What you have to do: Copy the Shakespeare authorship passage starting with "The Declaration is" and going on through "Stratford man’s authorship.", replacing "controversy" with "dispute".

Selected passage:
-=-=-

The Declaration is neutral about the true identity of the author. Rather than seeking to resolve the long-standing controversy outright, it aims to legitimize the issue by calling attention to the many reasons for doubt about the Stratford man’s authorship.

Not one play, not one poem, not one letter in his own hand has ever been found. This is remarkable for such a prolific writer. His six surviving signatures, each spelled differently, are all poorly executed, suggesting he had difficulty signing his own name. His detailed will contains no Shakespearean turn of phrase and mentions no books, manuscripts or literary effects of any kind. Nothing about it suggests a man with a cultivated mind — no writing materials or furniture, no art works or musical instruments. Nor did he leave any bequest for education — not to the Stratford grammar school, or even to educate his own grandchildren.

Many people in Stratford and London who knew the Stratford man seem not to have associated him with the poet-playwright; and when he died in 1616, no one seemed to notice. Not until seven years after he died did anyone suggest he was the author. Orthodox scholars tend to assume that all references to “Shakespeare” mean the Stratford man, but this is never made explicit during his lifetime. Contemporary comments are mostly about the works. Nobody seems to have known the author personally. Certainly there is no evidence that the Stratford man ever claimed to have written the works, contrary to what people assume.

-=-=-

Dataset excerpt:
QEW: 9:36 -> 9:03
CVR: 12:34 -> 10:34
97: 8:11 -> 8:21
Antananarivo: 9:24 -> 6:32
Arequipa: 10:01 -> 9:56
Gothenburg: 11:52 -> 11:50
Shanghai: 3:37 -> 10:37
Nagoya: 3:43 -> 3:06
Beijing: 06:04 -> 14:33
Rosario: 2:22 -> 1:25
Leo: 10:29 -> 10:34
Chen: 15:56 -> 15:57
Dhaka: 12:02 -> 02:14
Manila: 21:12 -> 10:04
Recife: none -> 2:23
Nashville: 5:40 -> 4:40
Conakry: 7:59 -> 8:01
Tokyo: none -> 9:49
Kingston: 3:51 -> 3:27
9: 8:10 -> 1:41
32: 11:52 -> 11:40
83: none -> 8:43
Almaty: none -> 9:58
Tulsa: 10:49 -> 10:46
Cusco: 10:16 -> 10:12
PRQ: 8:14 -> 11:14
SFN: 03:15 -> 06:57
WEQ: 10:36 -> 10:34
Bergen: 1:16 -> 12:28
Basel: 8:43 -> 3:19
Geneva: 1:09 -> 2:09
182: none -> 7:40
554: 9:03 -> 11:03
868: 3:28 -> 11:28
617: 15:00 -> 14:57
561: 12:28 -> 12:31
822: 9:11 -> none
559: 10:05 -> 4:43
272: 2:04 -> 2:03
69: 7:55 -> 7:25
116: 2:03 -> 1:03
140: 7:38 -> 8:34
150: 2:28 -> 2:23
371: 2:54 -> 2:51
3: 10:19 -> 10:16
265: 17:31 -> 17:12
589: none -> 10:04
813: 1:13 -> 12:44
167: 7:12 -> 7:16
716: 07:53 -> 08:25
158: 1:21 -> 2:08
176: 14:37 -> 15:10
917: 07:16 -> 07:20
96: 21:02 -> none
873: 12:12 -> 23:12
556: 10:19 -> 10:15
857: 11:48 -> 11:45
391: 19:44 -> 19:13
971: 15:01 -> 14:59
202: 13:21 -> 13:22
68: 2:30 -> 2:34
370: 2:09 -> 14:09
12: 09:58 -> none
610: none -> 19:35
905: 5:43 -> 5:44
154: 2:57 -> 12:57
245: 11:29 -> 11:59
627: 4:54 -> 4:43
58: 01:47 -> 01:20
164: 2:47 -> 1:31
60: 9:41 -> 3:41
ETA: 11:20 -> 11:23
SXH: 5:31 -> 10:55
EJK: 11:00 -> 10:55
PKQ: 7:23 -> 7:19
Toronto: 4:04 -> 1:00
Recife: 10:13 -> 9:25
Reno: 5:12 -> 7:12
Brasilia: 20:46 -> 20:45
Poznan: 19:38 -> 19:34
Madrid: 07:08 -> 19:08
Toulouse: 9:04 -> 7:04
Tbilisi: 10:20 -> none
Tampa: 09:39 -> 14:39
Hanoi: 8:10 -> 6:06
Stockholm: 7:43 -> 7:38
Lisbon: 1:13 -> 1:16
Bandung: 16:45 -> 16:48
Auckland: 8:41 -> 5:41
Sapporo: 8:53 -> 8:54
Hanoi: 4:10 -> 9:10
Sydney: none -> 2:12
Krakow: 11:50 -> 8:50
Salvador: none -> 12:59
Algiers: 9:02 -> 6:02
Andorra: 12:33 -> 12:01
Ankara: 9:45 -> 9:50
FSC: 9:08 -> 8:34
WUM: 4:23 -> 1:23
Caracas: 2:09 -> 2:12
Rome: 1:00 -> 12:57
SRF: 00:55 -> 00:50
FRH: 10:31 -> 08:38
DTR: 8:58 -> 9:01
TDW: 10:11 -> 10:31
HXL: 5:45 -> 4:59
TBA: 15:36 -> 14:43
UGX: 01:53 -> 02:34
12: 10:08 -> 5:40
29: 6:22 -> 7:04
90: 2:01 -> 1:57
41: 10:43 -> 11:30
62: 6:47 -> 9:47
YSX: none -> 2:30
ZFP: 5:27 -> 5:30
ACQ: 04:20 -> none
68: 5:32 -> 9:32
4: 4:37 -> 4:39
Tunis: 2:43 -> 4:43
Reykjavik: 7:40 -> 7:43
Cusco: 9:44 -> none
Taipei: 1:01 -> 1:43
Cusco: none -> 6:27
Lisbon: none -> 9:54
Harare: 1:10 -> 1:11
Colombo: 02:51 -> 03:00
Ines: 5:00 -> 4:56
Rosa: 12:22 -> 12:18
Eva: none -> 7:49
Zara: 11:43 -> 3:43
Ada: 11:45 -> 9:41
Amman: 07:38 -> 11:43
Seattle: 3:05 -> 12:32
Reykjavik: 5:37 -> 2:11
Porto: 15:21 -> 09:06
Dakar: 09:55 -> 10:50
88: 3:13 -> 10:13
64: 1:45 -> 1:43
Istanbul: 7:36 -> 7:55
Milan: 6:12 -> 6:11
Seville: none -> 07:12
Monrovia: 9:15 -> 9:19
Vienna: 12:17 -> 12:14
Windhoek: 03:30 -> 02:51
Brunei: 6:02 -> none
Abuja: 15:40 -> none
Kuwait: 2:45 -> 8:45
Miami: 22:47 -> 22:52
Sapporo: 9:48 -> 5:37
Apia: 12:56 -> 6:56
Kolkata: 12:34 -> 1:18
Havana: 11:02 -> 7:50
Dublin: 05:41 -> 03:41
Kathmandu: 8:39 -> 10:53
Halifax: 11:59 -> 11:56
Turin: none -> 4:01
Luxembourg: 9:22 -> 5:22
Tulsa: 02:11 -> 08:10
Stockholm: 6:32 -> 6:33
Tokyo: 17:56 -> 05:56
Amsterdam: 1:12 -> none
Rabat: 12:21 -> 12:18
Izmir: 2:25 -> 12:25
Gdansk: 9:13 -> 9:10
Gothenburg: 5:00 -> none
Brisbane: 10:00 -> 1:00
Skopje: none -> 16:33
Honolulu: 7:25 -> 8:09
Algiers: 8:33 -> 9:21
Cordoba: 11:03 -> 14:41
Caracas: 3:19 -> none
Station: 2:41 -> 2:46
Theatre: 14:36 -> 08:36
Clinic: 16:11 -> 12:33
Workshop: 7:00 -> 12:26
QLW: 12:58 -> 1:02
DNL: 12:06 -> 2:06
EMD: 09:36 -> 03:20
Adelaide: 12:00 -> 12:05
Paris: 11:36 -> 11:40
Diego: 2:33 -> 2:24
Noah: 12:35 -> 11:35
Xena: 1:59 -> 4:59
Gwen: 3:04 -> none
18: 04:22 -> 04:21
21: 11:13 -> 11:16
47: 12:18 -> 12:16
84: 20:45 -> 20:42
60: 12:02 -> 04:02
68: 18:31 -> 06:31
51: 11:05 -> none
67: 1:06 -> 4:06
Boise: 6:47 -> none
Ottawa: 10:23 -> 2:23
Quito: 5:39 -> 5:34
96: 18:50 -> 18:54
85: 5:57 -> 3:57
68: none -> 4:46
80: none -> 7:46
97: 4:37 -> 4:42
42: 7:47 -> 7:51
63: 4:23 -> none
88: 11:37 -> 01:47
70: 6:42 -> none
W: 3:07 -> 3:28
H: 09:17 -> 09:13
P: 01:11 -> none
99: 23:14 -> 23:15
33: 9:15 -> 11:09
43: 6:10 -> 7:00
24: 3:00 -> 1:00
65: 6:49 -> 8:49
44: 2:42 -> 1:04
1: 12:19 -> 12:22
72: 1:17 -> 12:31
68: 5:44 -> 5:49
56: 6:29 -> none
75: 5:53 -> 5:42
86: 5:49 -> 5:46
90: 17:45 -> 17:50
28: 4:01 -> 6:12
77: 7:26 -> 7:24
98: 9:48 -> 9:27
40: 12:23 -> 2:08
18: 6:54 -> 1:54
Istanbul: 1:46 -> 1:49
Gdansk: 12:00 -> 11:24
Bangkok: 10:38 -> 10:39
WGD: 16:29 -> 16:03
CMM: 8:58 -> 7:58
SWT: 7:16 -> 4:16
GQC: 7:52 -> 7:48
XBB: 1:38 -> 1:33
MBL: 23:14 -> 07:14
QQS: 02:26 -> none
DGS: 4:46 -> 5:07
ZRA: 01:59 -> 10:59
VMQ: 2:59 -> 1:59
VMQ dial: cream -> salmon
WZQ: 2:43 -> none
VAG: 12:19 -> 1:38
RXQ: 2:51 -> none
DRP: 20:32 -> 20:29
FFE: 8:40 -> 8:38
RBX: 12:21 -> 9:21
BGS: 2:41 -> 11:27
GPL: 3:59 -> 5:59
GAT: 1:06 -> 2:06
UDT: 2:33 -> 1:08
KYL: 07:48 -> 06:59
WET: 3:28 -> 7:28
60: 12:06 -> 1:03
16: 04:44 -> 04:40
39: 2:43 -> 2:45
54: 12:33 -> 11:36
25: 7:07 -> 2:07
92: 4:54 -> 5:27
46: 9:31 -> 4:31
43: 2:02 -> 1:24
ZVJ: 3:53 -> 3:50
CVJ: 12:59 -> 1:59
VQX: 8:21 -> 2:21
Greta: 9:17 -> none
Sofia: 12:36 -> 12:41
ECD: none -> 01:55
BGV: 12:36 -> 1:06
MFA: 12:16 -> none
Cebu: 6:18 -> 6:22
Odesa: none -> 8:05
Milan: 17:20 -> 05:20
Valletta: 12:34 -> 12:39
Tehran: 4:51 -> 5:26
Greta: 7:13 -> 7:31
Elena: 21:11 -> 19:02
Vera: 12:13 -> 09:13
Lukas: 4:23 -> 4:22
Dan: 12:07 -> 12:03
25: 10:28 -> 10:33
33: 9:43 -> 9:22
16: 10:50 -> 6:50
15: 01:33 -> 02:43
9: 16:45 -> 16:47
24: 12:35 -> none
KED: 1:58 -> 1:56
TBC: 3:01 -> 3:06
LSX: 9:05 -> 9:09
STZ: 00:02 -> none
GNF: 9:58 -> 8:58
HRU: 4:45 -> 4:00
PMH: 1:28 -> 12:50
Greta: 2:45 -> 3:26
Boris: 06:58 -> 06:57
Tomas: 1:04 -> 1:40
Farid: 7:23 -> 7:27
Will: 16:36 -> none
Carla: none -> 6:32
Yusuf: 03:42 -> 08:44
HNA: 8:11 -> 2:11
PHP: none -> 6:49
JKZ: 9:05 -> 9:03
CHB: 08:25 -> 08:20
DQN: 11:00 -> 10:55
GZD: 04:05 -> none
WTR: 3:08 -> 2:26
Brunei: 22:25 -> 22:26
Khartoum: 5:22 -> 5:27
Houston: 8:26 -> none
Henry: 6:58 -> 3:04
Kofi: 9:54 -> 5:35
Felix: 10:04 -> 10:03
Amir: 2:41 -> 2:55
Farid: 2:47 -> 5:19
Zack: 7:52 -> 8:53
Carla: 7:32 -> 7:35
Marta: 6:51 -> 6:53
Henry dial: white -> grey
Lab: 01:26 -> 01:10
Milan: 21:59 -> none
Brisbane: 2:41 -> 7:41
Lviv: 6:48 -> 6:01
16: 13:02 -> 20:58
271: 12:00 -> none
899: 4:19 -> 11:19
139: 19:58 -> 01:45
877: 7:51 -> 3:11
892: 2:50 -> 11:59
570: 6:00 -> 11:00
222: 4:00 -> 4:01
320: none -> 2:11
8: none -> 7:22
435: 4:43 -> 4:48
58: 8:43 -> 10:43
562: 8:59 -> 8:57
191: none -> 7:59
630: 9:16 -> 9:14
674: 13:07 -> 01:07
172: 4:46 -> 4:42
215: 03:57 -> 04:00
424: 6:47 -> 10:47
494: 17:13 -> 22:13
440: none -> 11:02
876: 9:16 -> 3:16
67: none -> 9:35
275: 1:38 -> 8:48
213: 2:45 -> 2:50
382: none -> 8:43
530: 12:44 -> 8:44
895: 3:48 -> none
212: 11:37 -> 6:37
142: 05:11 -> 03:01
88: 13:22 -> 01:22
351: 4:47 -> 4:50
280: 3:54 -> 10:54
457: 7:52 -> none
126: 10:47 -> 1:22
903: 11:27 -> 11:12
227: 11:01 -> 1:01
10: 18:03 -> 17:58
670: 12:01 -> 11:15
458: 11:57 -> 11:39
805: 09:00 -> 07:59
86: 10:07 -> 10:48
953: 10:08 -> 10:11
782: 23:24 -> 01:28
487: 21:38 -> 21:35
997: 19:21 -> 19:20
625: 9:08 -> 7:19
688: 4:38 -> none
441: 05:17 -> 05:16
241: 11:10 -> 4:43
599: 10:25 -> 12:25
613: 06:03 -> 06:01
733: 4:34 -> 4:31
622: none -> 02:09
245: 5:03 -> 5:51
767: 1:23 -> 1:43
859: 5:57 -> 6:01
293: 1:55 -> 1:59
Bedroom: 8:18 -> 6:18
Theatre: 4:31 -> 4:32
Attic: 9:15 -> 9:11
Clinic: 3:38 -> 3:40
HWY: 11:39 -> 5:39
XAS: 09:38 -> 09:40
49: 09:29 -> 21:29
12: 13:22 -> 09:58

-=-=-

Exercise result:
The Declaration is neutral about the true identity of the author. Rather than seeking to resolve the long-standing dispute outright, it aims to legitimize the issue by calling attention to the many reasons for doubt about the Stratford man’s authorship.